La Russa di essere definito fascista si è detto più volte onorato e di non essere antifascista si è più volte fatto vanto; negli anni settanta a Milano era noto come “il camerata la rissa”; il braccio destro l’ha alzato con arroganza in pubblico più di una volta; esibisce orgogliosamente un’autentica collezione di cimeli mussoliniani e fascisti.  Fontana definisce come schifezza le unioni omosessuali, ammira Putin, salutava come amici i neonazisti greci di Alba Dorata, non credeva nell’euro e vaneggiava di uscite concordate dall’area europea.

Un politico italiano, prima di ricoprire qualsiasi incarico pubblico, dovrebbe essere sottoposto virtualmente alla prova finestra della Costituzione, una specie di inevitabile esame preventivo alla luce del suo passato: La Russa e Fontana ne escono molto male. Non è serio concedere loro il beneficio d’inventario: l’eredità antifascista e costituzionale non si può discutere e tanto meno rifiutare. “Sit a pòst coi sindacät?” è un’espressione dialettale per significare in senso stretto il rigoroso rispetto delle regole nei rapporti di lavoro, ma anche, allargando il discorso, nei rapporti in genere. A quanti sono chiamati a ricoprire incarichi pubblici a livello istituzionale bisognerebbe chiedere: “Sit a pòst con la Costitusión?”.

Quanto ai risultati elettorali che ne legittimerebbero comunque la nomina, ho seri dubbi che la maggioranza degli italiani li veda con piacere o almeno con sguardo attendista. Un conto è parlare di morte (un voto a destra), un conto è morire (dando le Camere in mano a due autentici becchini costituzionali).

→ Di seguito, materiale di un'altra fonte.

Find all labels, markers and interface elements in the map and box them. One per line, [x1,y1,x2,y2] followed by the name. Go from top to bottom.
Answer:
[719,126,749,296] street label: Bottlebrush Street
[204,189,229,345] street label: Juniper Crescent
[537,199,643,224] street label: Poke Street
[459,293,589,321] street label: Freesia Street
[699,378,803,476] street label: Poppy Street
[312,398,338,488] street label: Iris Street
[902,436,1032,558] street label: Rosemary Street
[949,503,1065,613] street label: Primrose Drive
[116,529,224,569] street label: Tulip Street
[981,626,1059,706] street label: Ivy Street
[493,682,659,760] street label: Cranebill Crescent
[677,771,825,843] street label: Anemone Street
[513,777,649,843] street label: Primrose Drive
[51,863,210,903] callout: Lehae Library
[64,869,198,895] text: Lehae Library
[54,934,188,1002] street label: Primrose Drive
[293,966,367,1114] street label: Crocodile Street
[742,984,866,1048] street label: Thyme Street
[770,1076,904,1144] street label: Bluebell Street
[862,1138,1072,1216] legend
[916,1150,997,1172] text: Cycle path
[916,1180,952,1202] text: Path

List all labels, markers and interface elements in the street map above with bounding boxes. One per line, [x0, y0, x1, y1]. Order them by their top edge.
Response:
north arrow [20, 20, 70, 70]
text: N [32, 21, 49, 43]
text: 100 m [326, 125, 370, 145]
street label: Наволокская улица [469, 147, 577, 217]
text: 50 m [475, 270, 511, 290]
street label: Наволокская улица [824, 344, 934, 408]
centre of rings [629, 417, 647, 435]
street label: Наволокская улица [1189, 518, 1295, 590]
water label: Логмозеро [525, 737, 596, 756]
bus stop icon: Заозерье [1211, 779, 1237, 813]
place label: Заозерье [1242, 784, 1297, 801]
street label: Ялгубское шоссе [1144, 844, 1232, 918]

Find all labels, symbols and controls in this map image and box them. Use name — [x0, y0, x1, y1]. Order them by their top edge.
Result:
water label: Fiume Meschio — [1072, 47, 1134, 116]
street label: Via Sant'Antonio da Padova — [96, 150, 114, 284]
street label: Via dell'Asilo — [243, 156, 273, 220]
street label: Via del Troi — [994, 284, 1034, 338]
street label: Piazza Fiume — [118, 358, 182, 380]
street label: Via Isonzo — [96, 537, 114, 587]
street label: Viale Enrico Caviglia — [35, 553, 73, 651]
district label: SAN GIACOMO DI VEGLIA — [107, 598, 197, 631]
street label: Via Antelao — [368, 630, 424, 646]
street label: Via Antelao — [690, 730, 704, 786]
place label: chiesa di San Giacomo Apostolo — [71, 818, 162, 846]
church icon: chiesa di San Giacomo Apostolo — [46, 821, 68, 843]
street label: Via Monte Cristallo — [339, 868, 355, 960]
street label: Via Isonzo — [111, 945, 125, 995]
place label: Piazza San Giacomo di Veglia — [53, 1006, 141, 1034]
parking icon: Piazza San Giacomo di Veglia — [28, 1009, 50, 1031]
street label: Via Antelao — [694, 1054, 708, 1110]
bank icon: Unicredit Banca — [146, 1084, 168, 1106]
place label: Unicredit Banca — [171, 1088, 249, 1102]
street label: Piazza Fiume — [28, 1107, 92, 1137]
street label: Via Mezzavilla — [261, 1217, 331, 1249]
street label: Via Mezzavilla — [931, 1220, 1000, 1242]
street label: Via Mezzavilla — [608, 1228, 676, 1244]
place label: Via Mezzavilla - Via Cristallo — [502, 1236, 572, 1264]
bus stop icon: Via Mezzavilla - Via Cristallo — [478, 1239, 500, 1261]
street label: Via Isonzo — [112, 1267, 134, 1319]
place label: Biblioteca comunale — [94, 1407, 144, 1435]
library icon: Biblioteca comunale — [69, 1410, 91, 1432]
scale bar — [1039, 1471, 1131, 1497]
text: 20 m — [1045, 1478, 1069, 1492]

Auguro lunga e sana vita a Sergio Mattarella, ma proviamo a pensare se dovesse mai provvisoriamente essere sostituito da Ignazio La Russa: non mi sentirei affatto tranquillo per i suddetti motivi e perché non potrebbe rappresentare l’unità nazionale, ma la divisione nazionale, ancora e sempre valida, tra fascisti e antifascisti (è un discrimine che la storia non potrà mai superare).

Se mai Lorenzo Fontana nella sua qualità di presidente della Camera italiana dovesse incontrare associazioni impegnate nel campo Lgbt o addirittura politici italiani e stranieri in odore di omosessualità, dovrebbe dirsi “schifato” salvo fare buon viso a cattiva sorte. Ci rendiamo conto?

In questi giorni ho provato a scorrere l’elenco dei presidenti di Camera e Senato che si sono succeduti dal 1948 in avanti. Mi sono fermato alla cosiddetta prima repubblica, perché nella seconda, quella in cui stiamo vivendo, certi principi hanno cominciato berlusconianamente a scricchiolare. Riporto di seguito alcuni nomi di diversa estrazione politica. Per il Senato: Cesare Merzagora, Amintore Fanfani, Giovanni Malagodi, Giovanni Spadolini. Per la Camera: Giovanni Gronchi, Giovanni Leone, Sandro Pertini, Pietro Ingrao, Nilde Iotti, Luciano Violante, Oscar Luigi Scalfaro, Giorgio Napolitano.

Mio Dio, come siamo caduti in basso!